Combining the familiar system of Final Fantasy menus and inventory control, the 3D world freedom of Jak and Daxter, and the action style of Zelda: Ocarina of Time, would be the best way to describe how Kingdom Hearts plays. Although the game feels a lot like Final Fantasy, the game is actually all in real-time, like Zelda. You hack and slash at your enemies either in free mode or with a lock on mode in which your attacks are automatically directed toward an opponent you have selected. Some of the challenges include platform jumping and evading enemies that chase you around in a very exciting world of color and imagination. The blend of all these elements fits very well to a game experience that is really tailored for all ages, and can be enjoyed by just about everyone. One minor disappointment at times was the camera system. Automatic camera angles are a bit lacking, and the manual controls are too hard to constantly nurse, with the occasional chase camera view looking the wrong way or getting caught behind walls and obstacles such as trees. Battle sequences are slightly impaired by the troublesome camera angles but nonetheless, are very entertaining.
Like all RPGs, the replay of a game like this would only become relevant after you give the game a rest for awhile, or unless you have other tasks you were unable to accomplish the first time around. Fortunately, Kingdom Hearts has plenty of mini games that you can go back and try to beat or improve on.

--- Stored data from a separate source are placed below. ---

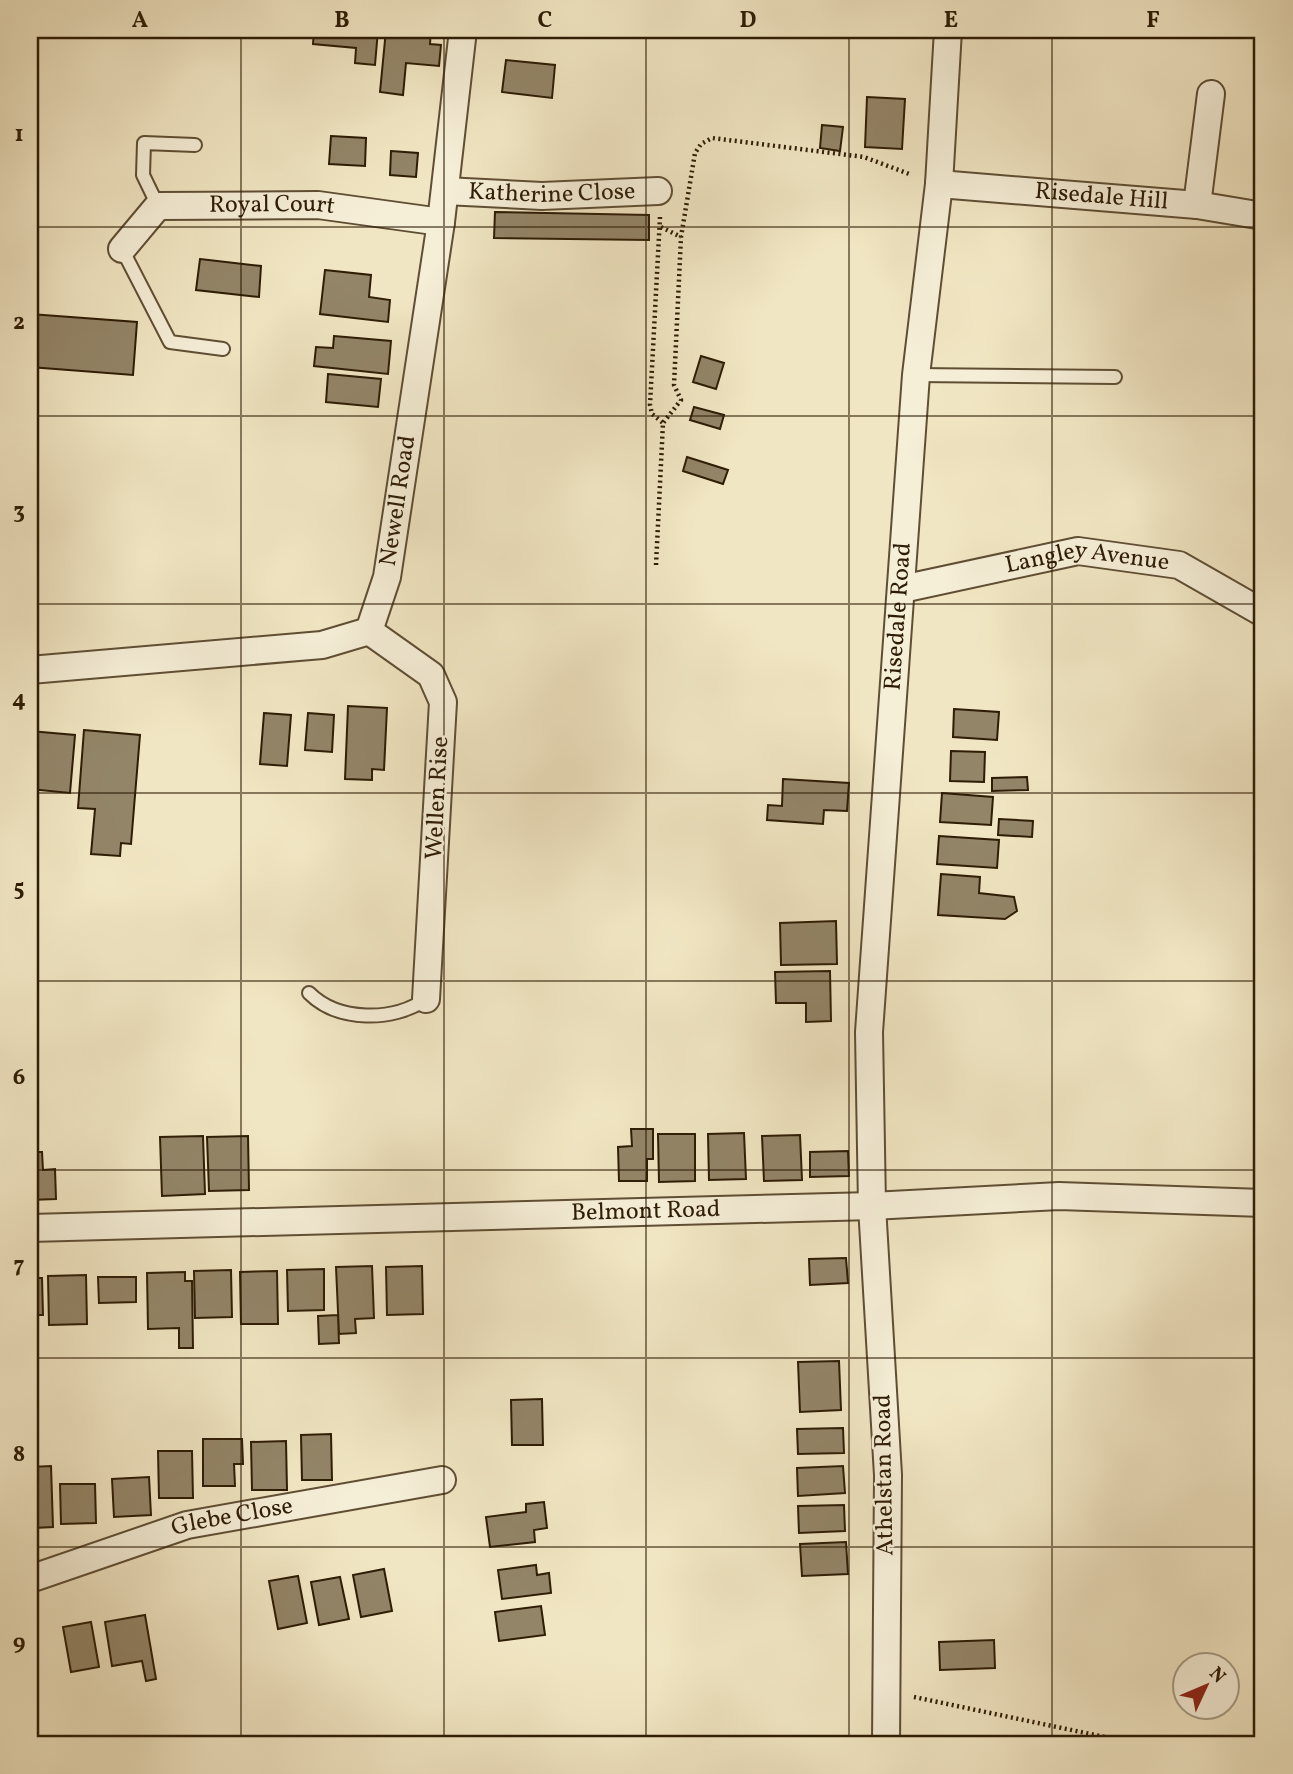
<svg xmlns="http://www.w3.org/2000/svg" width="1293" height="1774" font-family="Vollkorn,serif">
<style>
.building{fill:#938568;stroke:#2e1c05;stroke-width:2}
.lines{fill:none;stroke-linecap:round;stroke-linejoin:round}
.lane-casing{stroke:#5f4e34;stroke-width:16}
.street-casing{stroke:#5f4e34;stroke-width:30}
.path{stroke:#2e1c05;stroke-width:4.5;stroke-dasharray:2 3.5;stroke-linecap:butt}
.lane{stroke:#f6efd8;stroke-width:12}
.street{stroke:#f6efd8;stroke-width:26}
.grid{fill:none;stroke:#2e1c05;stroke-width:2;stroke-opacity:0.55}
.labels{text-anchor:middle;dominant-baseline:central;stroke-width:5;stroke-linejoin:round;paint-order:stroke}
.street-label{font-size:24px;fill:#2e1c05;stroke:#f6efd8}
.neatline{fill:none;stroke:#2e1c05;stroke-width:2.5}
.grid-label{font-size:23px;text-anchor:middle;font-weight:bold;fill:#2e1c05}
</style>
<rect width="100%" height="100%" fill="#f1e6c3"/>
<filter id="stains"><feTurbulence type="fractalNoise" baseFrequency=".00286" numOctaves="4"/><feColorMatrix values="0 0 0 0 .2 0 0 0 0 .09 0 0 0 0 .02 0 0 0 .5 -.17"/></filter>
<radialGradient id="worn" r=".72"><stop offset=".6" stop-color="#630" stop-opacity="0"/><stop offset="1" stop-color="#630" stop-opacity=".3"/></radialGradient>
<path class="building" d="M314,30H378L375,65L355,63L356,48L313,44Z
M386,30H431L430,44L441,45L439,66L406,63L403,95L380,92Z
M506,60L555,65L552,98L502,92Z
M867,97L905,99L902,149L865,147Z
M822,125L843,127L840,151L820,148Z
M331,136L366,138L365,166L329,164Z
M391,151L418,153L416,177L390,175Z
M495,212L649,215V240L494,238Z
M200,259L261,266L259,297L196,290Z
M325,270L371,275L369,297L390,300L388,322L320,314Z
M30,314L137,322L133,375L30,367Z
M334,336L391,341L388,374L314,366L316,347L333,348Z
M701,356L724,363L716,389L693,382Z
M328,374L381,379L378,407L326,402Z
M694,407L724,415L720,429L690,420Z
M687,457L728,470L723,484L683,471Z
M348,706L387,708L384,770L372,769V780L345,779Z
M954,709L999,712L997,740L953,737Z
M264,713L291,715L287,766L260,764Z
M308,713L334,715L332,752L305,750Z
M84,730L140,735L131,844L121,843L120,856L91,854L95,809L78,808Z
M30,731L75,735L70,793L30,789Z
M951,751L985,752L984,782L950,781Z
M1027,777L1028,790L992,791V778Z
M783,779L849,783L847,811L824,810L823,824L767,820L768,805L782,806Z
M942,793L993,797L991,825L940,822Z
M999,819L1033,821L1032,837L998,835Z
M939,836L999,840L997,868L937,864Z
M941,874L980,877L979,893L1014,897L1017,911L1005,919L938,915Z
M836,921L837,964L781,965L780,923Z
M830,971L831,1021L806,1022V1003H776L775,972Z
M631,1129H653V1159H647V1181H619L618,1147L632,1146Z
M744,1133L746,1179L709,1180L708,1134Z
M658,1134H695V1181L659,1182Z
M800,1135L802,1180L764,1181L762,1136Z
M203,1136L205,1194L162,1196L160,1137Z
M248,1136L249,1190L209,1191L207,1137Z
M848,1151L849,1176L810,1177V1152Z
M30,1152H42L43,1170L55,1169L56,1199L30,1200Z
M846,1258L848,1283L810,1285L809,1259Z
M372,1266L374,1318L355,1319L356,1333L339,1334L336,1267Z
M422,1266L423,1314L387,1315L386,1267Z
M324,1269V1310L288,1311L287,1270Z
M231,1270L232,1317L195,1318L194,1271Z
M277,1271L278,1324H241L240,1272Z
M185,1272V1281H192L193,1348H179V1328L148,1329L147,1273Z
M86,1275L87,1324L49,1325L48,1276Z
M98,1277H136V1302L99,1303Z
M30,1278H42L43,1315H30Z
M338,1315L339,1343L319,1344L318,1316Z
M839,1361L841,1410L800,1412L798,1362Z
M542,1399L543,1445H512L511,1400Z
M843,1428L844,1453L798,1454L797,1429Z
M331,1434L332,1480H302L301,1435Z
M203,1439H242L243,1464H234L235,1486H203Z
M286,1441L287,1490H252L251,1442Z
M158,1451H192L193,1498H159Z
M51,1466L53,1527L34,1528V1542L30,1543V1467Z
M843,1466L845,1493L798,1496L797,1468Z
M149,1477L151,1515L114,1517L112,1479Z
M60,1484H95L96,1523L61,1524Z
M544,1502L547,1528L534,1530L535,1542L490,1547L486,1517L526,1512V1504Z
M844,1505L845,1531L799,1533L798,1506Z
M846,1542L848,1574L802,1576L800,1544Z
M536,1565L537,1575L549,1573L551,1593L502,1599L498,1570Z
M384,1569L392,1611L361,1617L353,1575Z
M298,1576L307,1623L278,1629L269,1581Z
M340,1577L349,1619L319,1625L311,1582Z
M541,1606L545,1635L499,1641L495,1612Z
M145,1615L156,1679L146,1681L142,1661L112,1666L105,1622Z
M91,1622L99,1667L71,1672L63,1627Z
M994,1640L995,1668L940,1670L939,1642Z"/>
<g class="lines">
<defs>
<path id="lane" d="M158,206L143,175L144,143L195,145
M122,249L170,342L223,349
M916,375L1115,377
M309,993C338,1022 393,1022 426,999"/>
<g id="street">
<path id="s1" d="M939,184L1197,205L1263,216"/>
<path id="s2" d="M445,191L542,196L658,191"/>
<path d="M1197,205L1211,94"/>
<path id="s3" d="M122,249L158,206L318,205L441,222"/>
<path id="s4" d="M902,589L1078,551L1179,565L1263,613"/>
<path d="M369,631L431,675L443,702L426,999"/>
<path id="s5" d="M30,670L322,645L369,631L387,577L441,222L463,30"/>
<path id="s6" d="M30,1228L872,1206L1059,1196L1263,1203"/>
<path id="s7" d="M30,1579L187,1525L442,1480"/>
<path id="s8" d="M886,1744L888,1475L872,1206L869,1032L916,375L939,184L948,30"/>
</g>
</defs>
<use href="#lane" class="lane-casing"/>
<use href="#street" class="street-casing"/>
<path class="path" d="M660,217L650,405L652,414L663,423
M661,227L681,237
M656,565L663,423L681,400L674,385L681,237L695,153L701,144L712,138L864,157L912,175
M914,1697L1138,1744"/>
<use href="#lane" class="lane"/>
<use href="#street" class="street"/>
</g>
<path class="grid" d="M241,30V1744M444,30V1744M646,30V1744M849,30V1744M1052,30V1744M30,227H1263M30,416H1263M30,604H1263M30,793H1263M30,981H1263M30,1170H1263M30,1358H1263M30,1547H1263"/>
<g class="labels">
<g class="street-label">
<text stroke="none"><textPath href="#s2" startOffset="107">Katherine Close</textPath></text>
<text stroke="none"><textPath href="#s1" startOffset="163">Risedale Hill</textPath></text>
<text stroke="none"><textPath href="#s3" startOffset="170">Royal Court</textPath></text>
<text stroke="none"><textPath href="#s5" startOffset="476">Newell Road</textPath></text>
<text stroke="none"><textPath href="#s4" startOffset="189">Langley Avenue</textPath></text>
<text stroke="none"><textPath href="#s8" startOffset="1129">Risedale Road</textPath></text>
<text transform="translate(438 798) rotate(-87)">Wellen Rise</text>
<text stroke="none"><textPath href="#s6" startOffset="616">Belmont Road</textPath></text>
<text transform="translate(885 1475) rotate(-91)">Athelstan Road</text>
<text stroke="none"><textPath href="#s7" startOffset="212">Glebe Close</textPath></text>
</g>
</g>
<rect width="1293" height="1774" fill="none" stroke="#f1e6c3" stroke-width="77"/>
<g transform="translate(1206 1686) rotate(46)"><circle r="33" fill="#f6efd8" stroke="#a69b84" stroke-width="2"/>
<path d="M0-5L12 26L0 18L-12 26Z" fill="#8f2418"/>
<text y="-10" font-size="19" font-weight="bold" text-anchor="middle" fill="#2e1c05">N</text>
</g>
<rect x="38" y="38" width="1216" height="1698" class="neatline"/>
<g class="grid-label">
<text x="140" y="27">A</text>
<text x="342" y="27">B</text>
<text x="545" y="27">C</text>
<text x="748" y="27">D</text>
<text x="951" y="27">E</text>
<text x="1153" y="27">F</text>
<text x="19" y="141">1</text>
<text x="19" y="329">2</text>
<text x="19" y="518">3</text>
<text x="19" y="706">4</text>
<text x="19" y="895">5</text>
<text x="19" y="1084">6</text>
<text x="19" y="1272">7</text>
<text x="19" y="1461">8</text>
<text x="19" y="1649">9</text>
</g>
<rect width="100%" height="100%" filter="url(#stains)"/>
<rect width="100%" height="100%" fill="url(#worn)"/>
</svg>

This is just the first step of realizing what the combination of truly amazing companies can accomplish. Although the game’s graphics and music were as incredible as you can expect from these two very professional companies, the actual gameplay does get a tiny bit repetitive at times. Overall, Kingdom Hearts manages to be an incredible game and definitely another one that stands out from the other humdrum releases on the shelves as of late.